> _Text to read_
##########
Possible dependencies:
1b151e2435fc ("block: Remove special-casing of compound pages")
fd363244e883 ("block: Add BIO_PAGE_PINNED and associated infrastructure")
e51bab4e2058 ("block: Replace BIO_NO_PAGE_REF with BIO_PAGE_REFFED with inverted logic")
a450f49708ea ("iomap: Don't get an reference on ZERO_PAGE for direct I/O block zeroing")
7ee4ccf57484 ("block: set FOLL_PCI_P2PDMA in bio_map_user_iov()")
80bd4a7aab4c ("blk-mq: move the srcu_struct used for quiescing to the tagset")
thanks,
greg k-h
------------------ original commit in Linus's tree ------------------
From 1b151e2435fc3a9b10c8946c6aebe9f3e1938c55 Mon Sep 17 00:00:00 2001
From: "Matthew Wilcox (Oracle)" <willy(a)infradead.org>
Date: Mon, 14 Aug 2023 15:41:00 +0100
Subject: [PATCH] block: Remove special-casing of compound pages
The special casing was originally added in pre-git history; reproducing
the commit log here:
> commit a318a92567d77
> Author: Andrew Morton <akpm(a)osdl.org>
> Date: Sun Sep 21 01:42:22 2003 -0700
>
> [PATCH] Speed up direct-io hugetlbpage handling
>
> This patch short-circuits all the direct-io page dirtying logic for
> higher-order pages. Without this, we pointlessly bounce BIOs up to
> keventd all the time.
##########
> _Collected material_
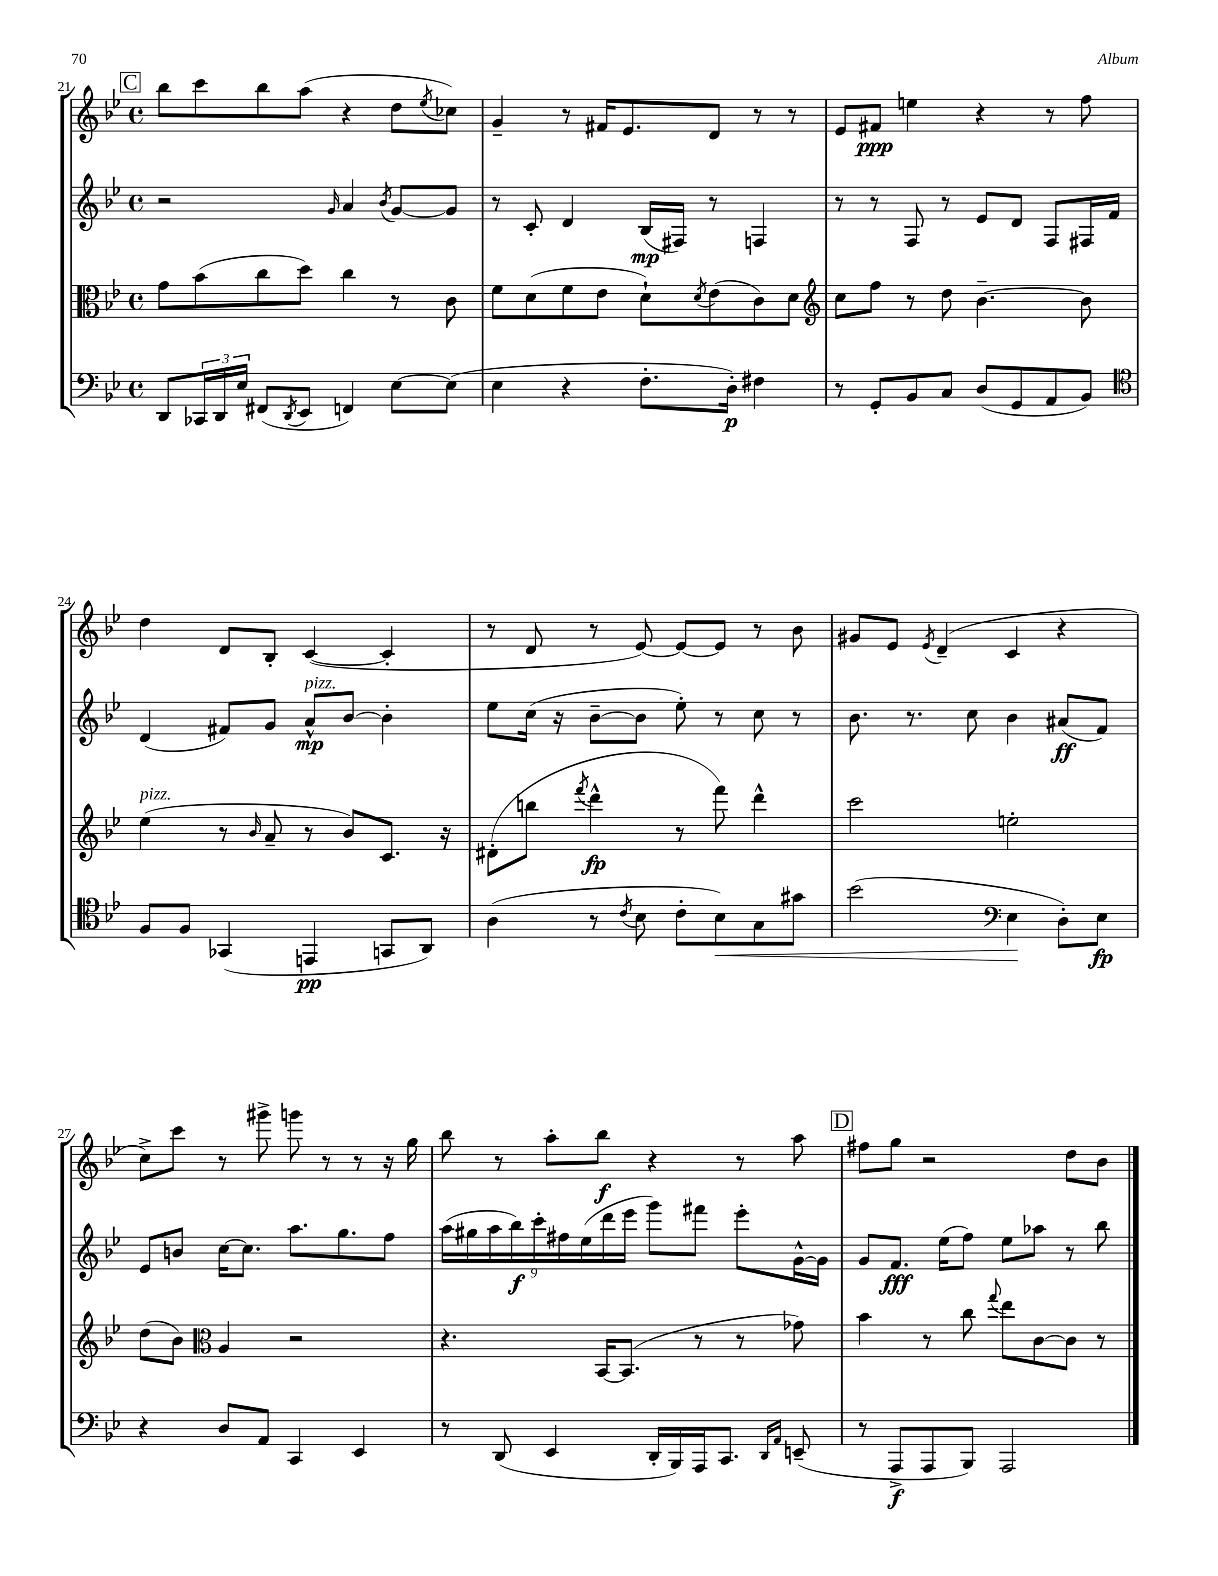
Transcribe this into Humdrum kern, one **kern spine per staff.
##########
> _Complete the following_
**a.** Answer these questions about the kernel commit message, one answer per line:
(i) Which commit ID is listed for "iomap: Don't get an reference on ZERO_PAGE for direct I/O block zeroing"?
(ii) Who is named in the "From:" field of the patch "block: Remove special-casing of compound pages"?
(iii) In the quoted 2003 commit log, where are BIOs pointlessly bounced without that patch?
**b.** Write the next part of the kernel commit message, starting after its last sentence.

> _Results for each task_
**a.**
(i) a450f49708ea
(ii) Matthew Wilcox (Oracle)
(iii) To keventd

**b.**
In the last twenty years, compound pages have become used for more than
just hugetlb. Rewrite these functions to operate on folios instead
of pages and remove the special case for hugetlbfs; I don't think
it's needed any more (and if it is, we can put it back in as a call
to folio_test_hugetlb()).
This was found by inspection; as far as I can tell, this bug can lead
to pages used as the destination of a direct I/O read not being marked
as dirty. If those pages are then reclaimed by the MM without being
dirtied for some other reason, they won't be written out. Then when
they're faulted back in, they will not contain the data they should.
It'll take a pretty unusual setup to produce this problem with several
races all going the wrong way.
This problem predates the folio work; it could for example have been
triggered by mmaping a THP in tmpfs and using that as the target of an
O_DIRECT read.
Fixes: 800d8c63b2e98 ("shmem: add huge pages support")
Cc: <stable(a)vger.kernel.org>
Signed-off-by: Matthew Wilcox (Oracle) <willy(a)infradead.org>
Signed-off-by: Jens Axboe <axboe(a)kernel.dk>
diff --git a/block/bio.c b/block/bio.c
index 816d412c06e9..5eba53ca953b 100644
--- a/block/bio.c
+++ b/block/bio.c
@@ -1145,13 +1145,22 @@ EXPORT_SYMBOL(bio_add_folio);
void __bio_release_pages(struct bio *bio, bool mark_dirty)
{
- struct bvec_iter_all iter_all;
- struct bio_vec *bvec;
+ struct folio_iter fi;
+
+ bio_for_each_folio_all(fi, bio) {
+ struct page *page;
+ size_t done = 0;
- bio_for_each_segment_all(bvec, bio, iter_all) {
- if (mark_dirty && !PageCompound(bvec->bv_page))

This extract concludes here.